Мне впоследствии приходилось сидеть в общих камерах Бутырки, там, где находятся по двадцать и более человек. Там есть пространство для ходьбы и кое-какой разминки. Двое могут ходить туда-обратно от окна до кормушки и беседовать, если им этого хочется. Потом — еще двое и так далее поочередно. Вот это называется "бить пролетку" или "тусоваться". И мне странно, грустно и смешно слышать сегодня такое сочетание слов в официальном языке как "великосветская тусовка". Неужели так называемая элита постепенно переходит на феню? Или тюремный язык настолько точен? Тусуются рыбы в аквариуме гляньте на них и найдите семь признаков, отличающих их от человека мыслящего. Тасуются карты в колоде, но никак не люди. Лагерный язык нечист, но точен при всей его кажущейся двусмысленности. Там нужно "фильтровать базар" и не открывать рта без нужды.
Прошло немало лет с тех пор, как я не сижу. Но где бы я ни был: дома или в отъезде — мне до сих пор нужно место, где я мог бы "бить пролетку", "тусануться". Голова наклонена вправо, руки за спиной в силу привычки случайно не задеть кого-то по роже, проходя между тесными рядами "шконок". Как пел Высоцкий: "…Руки за спину, как по бульвару…" Да не на бульваре приобретается эта повадка, а в экстремальных условиях — в заключении. Она уже вошла в гены. И жена моя Ирина Вологодская рассказывает, что наш с ней сын Алексей родился, держа голову набок… Хорошо, что руки не за спиной. Но я еще расскажу о сыне. А пока — по теме.
Еще одна немаловажная составляющая изоляции: В Бутырском СИЗО существуют десятки способов эпистолярного общения и плюс "тюремный телеграф". В следственной тюрьме тебе могут "помочь" сами же менты с единственной целью: обернуть твое желание облегчить свою участь — в собственную противоположность. И в следственных тюрьмах негласно поощряется оставление всяческих записок.

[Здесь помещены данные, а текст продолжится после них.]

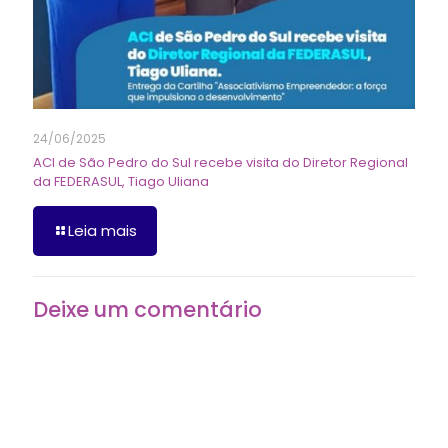
24/06/2025
ACI de São Pedro do Sul recebe visita do Diretor Regional
da FEDERASUL, Tiago Uliana
Leia mais
Deixe um comentário
O seu endereço de e-mail não será publicado.
Campos
obrigatórios são marcados com
*
Comentário
*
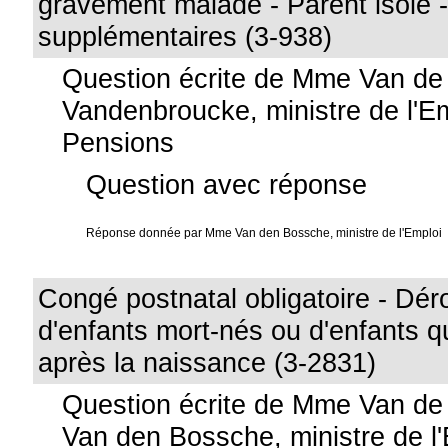
gravement malade - Parent isolé
supplémentaires (3-938)
Question écrite de Mme Van de
Vandenbroucke, ministre de l'Em
Pensions
Question avec réponse
Réponse donnée par Mme Van den Bossche, ministre de l'Emploi
Congé postnatal obligatoire - Dér
d'enfants mort-nés ou d'enfants 
après la naissance (3-2831)
Question écrite de Mme Van d
Van den Bossche, ministre de l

…В нашем уголовном деле один том состоял из цидулек, написанных мной или адресованных мне. Бывает, что спрячешь таковую в общем туалете под раковину куда-нибудь или в трещинку штукатурки закатаешь. Перекликаешься с подельником через тюремную решетку: возьми, дескать, там-то и там-то. И если служащие не найдут, то бывало и так, что твой подельник сам несет "почту" к следователю: "Посмотрите, гражданин следователь, как он пытается оказывать на меня давление!" Зачем? Об этом особом мотиве — потом.
А потому: попался — молчи.
Если невмоготу и если ты не навредишь никому, то лучше признаться на суде. Более того, суд облегчит тебе меру наказания, учитывая твое даже незначительное признание именно ему, суду, а не следствию. Зная это, на следствии я держался правила говорить только за самого себя: не знал, не слышал, не предполагал.
Я вообще мало говорил на судах, если не считать второго, где мной была разыграна настоящая трагикомедия. Суд — это тоже театр. С той разницей, что в театре вам нервы щекочут, а в суде их выматывают. Но всему свое время. А я два месяца просидел в ДПЗ. Информации от меня — ноль. Надо переводить такого в тюремный СИЗО.
Я ушел в Бутырку. В так называемый спецкорпус — двухэтажное сооружение в центре тюремного двора. Туда сажают особо опасных преступников по особо тяжким статьям, и он является логическим продолжением того же ДПЗ с Петровки, 38.